In most parts of the U.S., “jumbo” means a mortgage larger than $417,000. In some high-cost areas like New York, the threshold is $625,000. This is not a limit on purchase price, but rather on the loan amount. So to buy a home for $500,000 with 20 percent down, a borrower needs $400,000 – not a jumbo loan.
Most jumbo loans are issued to homeowners upgrading to a more valuable home. Lately, however, more and more jumbo loans are being sought by first-time home buyers, particularly those employed in high-tech industries. In some expensive housing markets, like the San Francisco bay area, buyers struggle to find a home priced under the jumbo loan threshold.
Jumbo loan requirements
Requirements for jumbo loans are generally more stringent than for traditional loans. In fact, the larger the jumbo loan, the harder it can be to qualify. For loans up to $1.5 million, most lenders require a credit score of at least 700, a 20 percent down payment and cash reserves sufficient to cover up to 12 months of living expenses. For loans greater than $1.5 million, the lender may require 30 percent down and 18 months of cash reserves. Loans above $2.5 million could require even more cash up front (45 percent or more) and in reserve (up to 36 months).
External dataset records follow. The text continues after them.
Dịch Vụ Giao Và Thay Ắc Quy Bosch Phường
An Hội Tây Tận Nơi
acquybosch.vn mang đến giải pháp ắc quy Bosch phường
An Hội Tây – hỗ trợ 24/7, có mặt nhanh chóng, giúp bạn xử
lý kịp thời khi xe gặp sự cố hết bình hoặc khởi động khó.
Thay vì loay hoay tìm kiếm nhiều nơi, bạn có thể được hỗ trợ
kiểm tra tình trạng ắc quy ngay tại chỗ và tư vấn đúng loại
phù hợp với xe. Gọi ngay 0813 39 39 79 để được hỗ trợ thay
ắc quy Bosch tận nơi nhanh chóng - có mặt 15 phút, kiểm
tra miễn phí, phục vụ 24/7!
First-timers will also need to carry a debt-to-income ratio of no more than 42 percent (lower for some lenders).
Low down payment jumbo loans
Some applicants will find jumbo loan lenders who require less than 20 percent down. In these cases, the borrower must be highly qualified – credit score of 720 or higher, significant assets, very solid income potential, and a debt-to-income ratio of no more than 38 percent. The loan, however, may not come with optimal terms. The lender will require private mortgage insurance, and will charge a higher interest rate.
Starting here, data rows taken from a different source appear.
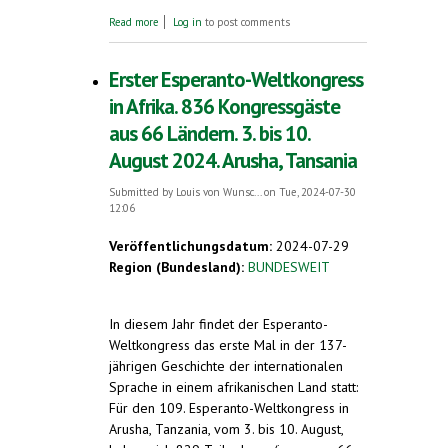
about 70 Jahre Esperanto bei der UNESCO.
Read more
Log in
to post comments
Stetig zunehmende Anerkennung des
Esperanto
Erster Esperanto-Weltkongress
in Afrika. 836 Kongressgäste
aus 66 Ländern. 3. bis 10.
August 2024. Arusha, Tansania
Submitted by
Louis von Wunsc...
on Tue, 2024-07-30
12:06
Veröffentlichungsdatum:
2024-07-29
Region (Bundesland):
BUNDESWEIT
In diesem Jahr findet der Esperanto-
Weltkongress das erste Mal in der 137-
jährigen Geschichte der internationalen
Sprache in einem afrikanischen Land statt:
Für den 109. Esperanto-Weltkongress in
Arusha, Tanzania, vom 3. bis 10. August,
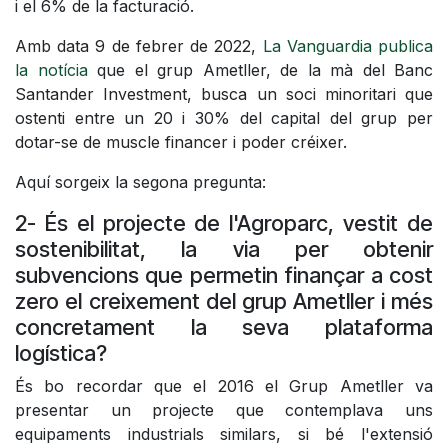
i el 6% de la facturació.
Amb data 9 de febrer de 2022,
La Vanguardia publica
la notícia
que el grup Ametller, de la mà del Banc
Santander Investment, busca un soci minoritari que
ostenti entre un 20 i 30% del capital del grup per
dotar-se de muscle financer i poder créixer.
Aquí sorgeix la segona pregunta:
2- És el projecte de l'Agroparc, vestit de
sostenibilitat, la via per obtenir
subvencions que permetin finançar a cost
zero el creixement del grup Ametller i més
concretament la seva plataforma
logística?
És bo recordar que el 2016 el Grup Ametller va
presentar un projecte que contemplava uns
equipaments industrials similars, si bé l'extensió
The FHA guarantees jumbo loans of up to $729,750 in some areas. Borrowers only pay 3.5 percent down, but also pay fees and higher rates. Affluent buyers can sometimes finance 100% of a home purchase by using two or more forms of collateral against 20 percent to 40 percent of the loan value. These loans are generally offered by the bank where the borrower holds some assets.
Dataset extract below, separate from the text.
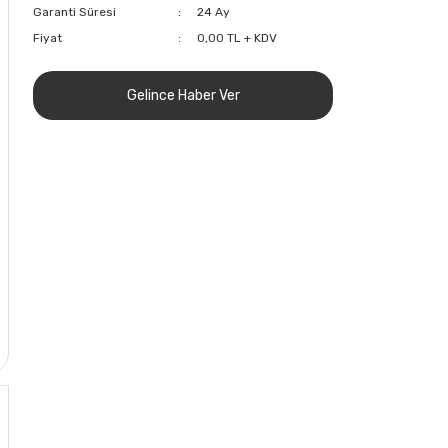
Garanti Süresi
24 Ay
Fiyat
0,00 TL + KDV
Gelince Haber Ver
Qualifying for a jumbo loan can be harder for first time buyers, but not impossible. Lenders want to see that the borrower will be able to handle the hefty payments, particularly if he or she was previously renting for a much lower monthly amount. Transitioning to a high-income lifestyle can be challenging, and not everyone manages well.
Considerations for the first-time home buyer or the borrower seeking her first jumbo loan:
Build up your cash reserve. The best jumbo loans are for 65 percent of a home’s value (compared with 80 percent for a traditional loan). That means you’ll need to make a down payment of at least 35 percent, or you may need to seek out a second loan to bring down the loan-to-value ratio on the primary mortgage.
Factor in all costs. An expensive home may require immediate remodeling, decorating and furnishing. Don’t forget to calculate any HOA fees and other monthly expenses, like landscaping services or a bigger utility bill. And set aside a prudent reserve for regular maintenance. The lender will want you to show that you understand – and can afford – all of these homeowner expenses.
Shop around. Some lenders are more cautions than others, and some are hesitant to offer jumbo loans to first-time buyers at all. Again, a great credit score is critical. The better your credit, the more lenders will be willing to work with you.